Brief: Go through the listing and return every line with "waterway" in it.
* * * * * * *
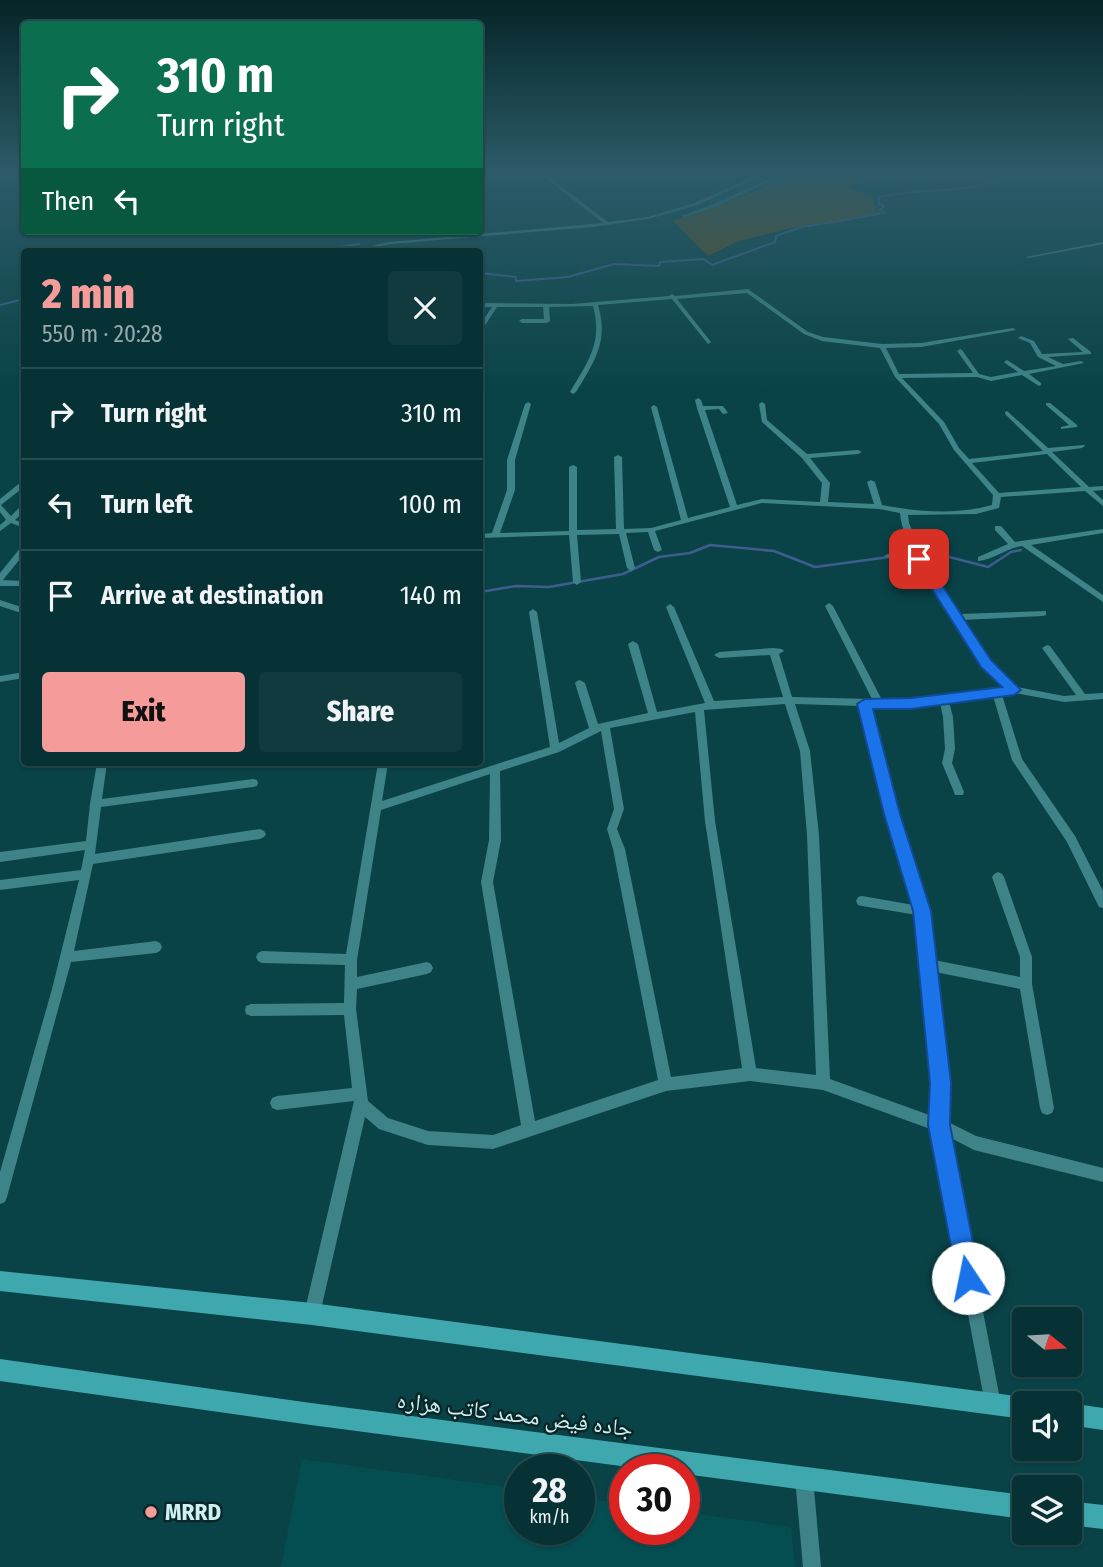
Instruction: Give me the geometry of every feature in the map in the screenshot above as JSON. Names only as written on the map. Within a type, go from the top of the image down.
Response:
[{"type":"main road","points":[[0,1281],[312,1314],[1012,1406]]},
{"type":"main road","name":"جاده فیض محمد کاتب هزاره","points":[[0,1370],[1012,1505]]},
{"type":"main road","points":[[1082,1416],[1103,1419]]},
{"type":"main road","points":[[1082,1515],[1103,1517]]},
{"type":"street","points":[[365,248],[384,244]]},
{"type":"street","points":[[424,248],[466,244]]},
{"type":"street","points":[[1028,257],[1097,244]]},
{"type":"street","points":[[483,305],[545,307],[748,291],[806,332],[822,339],[881,346],[943,342],[1013,330]]},
{"type":"street","points":[[672,296],[708,342]]},
{"type":"street","points":[[573,391],[590,366],[602,330],[594,303]]},
{"type":"street","points":[[483,324],[495,306]]},
{"type":"street","points":[[522,321],[547,321],[545,307]]},
{"type":"street","points":[[1021,338],[1032,342],[1043,356],[1062,366]]},
{"type":"street","points":[[1043,356],[1089,353],[1071,339]]},
{"type":"street","points":[[483,536],[651,530],[684,519],[762,501],[879,506],[904,511],[976,512],[996,506],[997,495],[956,449],[942,423],[914,397],[897,376],[881,346]]},
{"type":"street","points":[[960,351],[977,375]]},
{"type":"street","points":[[1007,362],[1040,384]]},
{"type":"street","points":[[897,376],[977,375],[991,379],[1082,363]]},
{"type":"street","points":[[495,536],[510,490],[511,460],[528,404]]},
{"type":"street","points":[[725,413],[721,407],[699,404],[734,508]]},
{"type":"street","points":[[762,404],[764,421],[805,456],[826,483],[824,504]]},
{"type":"street","points":[[969,461],[1082,446],[1063,428],[1074,426],[1048,404]]},
{"type":"street","points":[[654,407],[684,519]]},
{"type":"street","points":[[1007,412],[1103,504]]},
{"type":"street","points":[[805,456],[858,452]]},
{"type":"street","points":[[618,457],[621,532],[632,568]]},
{"type":"street","points":[[573,467],[573,534],[578,582]]},
{"type":"street","points":[[871,482],[879,506]]},
{"type":"street","points":[[21,487],[0,505],[10,520],[21,525]]},
{"type":"street","points":[[997,495],[1103,488]]},
{"type":"street","points":[[0,529],[21,511]]},
{"type":"street","points":[[904,511],[905,523],[912,539]]},
{"type":"street","points":[[998,528],[1103,599]]},
{"type":"street","points":[[651,530],[657,550]]},
{"type":"street","points":[[981,559],[1018,544],[1103,531]]},
{"type":"street","points":[[21,553],[0,581],[21,584]]},
{"type":"street","points":[[888,556],[916,554],[986,664],[1014,690]]},
{"type":"street","points":[[0,603],[21,610]]},
{"type":"street","points":[[829,606],[879,704]]},
{"type":"street","points":[[670,607],[705,706],[710,821],[750,1074]]},
{"type":"street","points":[[533,612],[555,749]]},
{"type":"street","points":[[955,617],[1043,613]]},
{"type":"street","points":[[633,644],[654,717]]},
{"type":"street","points":[[1048,648],[1083,698]]},
{"type":"street","points":[[719,655],[777,651],[788,700],[805,751],[813,835],[823,1083]]},
{"type":"street","points":[[0,679],[21,676]]},
{"type":"street","points":[[580,683],[600,727],[619,809],[612,829],[619,849],[666,1084]]},
{"type":"street","points":[[376,807],[555,749],[600,727],[705,706],[788,700],[879,704],[997,695],[1014,690],[1064,699],[1102,698]]},
{"type":"street","points":[[997,695],[1017,760],[1071,839],[1103,903]]},
{"type":"street","points":[[944,700],[950,749],[947,763],[959,792]]},
{"type":"street","points":[[865,704],[892,814],[922,911],[941,1083],[939,1125],[993,1404]]},
{"type":"street","points":[[0,1197],[46,1042],[88,860],[101,766]]},
{"type":"street","points":[[312,1314],[359,1099],[350,1009],[351,960],[383,766]]},
{"type":"street","points":[[495,770],[495,840],[487,882],[528,1129]]},
{"type":"street","points":[[95,804],[253,783]]},
{"type":"street","points":[[88,860],[260,834]]},
{"type":"street","points":[[0,857],[90,845]]},
{"type":"street","points":[[0,885],[85,874]]},
{"type":"street","points":[[998,877],[1026,957],[1026,984],[1047,1108]]},
{"type":"street","points":[[862,901],[922,911]]},
{"type":"street","points":[[66,957],[156,947]]},
{"type":"street","points":[[262,957],[351,960]]},
{"type":"street","points":[[929,965],[1026,984]]},
{"type":"street","points":[[351,984],[426,968]]},
{"type":"street","points":[[251,1010],[350,1009]]},
{"type":"street","points":[[277,1103],[359,1099],[384,1124],[428,1138],[493,1142],[666,1084],[750,1074],[823,1083],[939,1125],[974,1143],[1103,1175]]},
{"type":"street","points":[[804,1478],[812,1567]]},
{"type":"shaded area","points":[[696,244],[733,244],[708,256]]},
{"type":"shaded area","points":[[302,1459],[504,1487],[504,1545],[595,1545],[595,1500],[609,1502],[609,1545],[700,1545],[700,1514],[791,1527],[795,1567],[281,1567]]},
{"type":"waterway","points":[[334,248],[358,244]]},
{"type":"waterway","points":[[483,273],[516,277],[516,281],[568,277],[614,264],[659,266],[660,262],[704,259],[712,265],[769,244]]},
{"type":"waterway","points":[[0,305],[21,300]]},
{"type":"waterway","points":[[483,592],[516,586],[549,587],[623,574],[659,557],[690,553],[710,545],[774,551],[815,567],[889,557]]},
{"type":"waterway","points":[[914,554],[930,552],[988,567],[1011,552],[1021,550]]},
{"type":"place","name":"MRRD","points":[[151,1512]]},
{"type":"route","points":[[919,559],[986,664],[1014,690],[997,695],[911,704],[865,704],[892,814],[909,861],[922,911],[941,1083],[939,1125],[968,1278]]}]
* * * * * * *
Response box:
{"type":"waterway","points":[[334,248],[358,244]]},
{"type":"waterway","points":[[483,273],[516,277],[516,281],[568,277],[614,264],[659,266],[660,262],[704,259],[712,265],[769,244]]},
{"type":"waterway","points":[[0,305],[21,300]]},
{"type":"waterway","points":[[483,592],[516,586],[549,587],[623,574],[659,557],[690,553],[710,545],[774,551],[815,567],[889,557]]},
{"type":"waterway","points":[[914,554],[930,552],[988,567],[1011,552],[1021,550]]},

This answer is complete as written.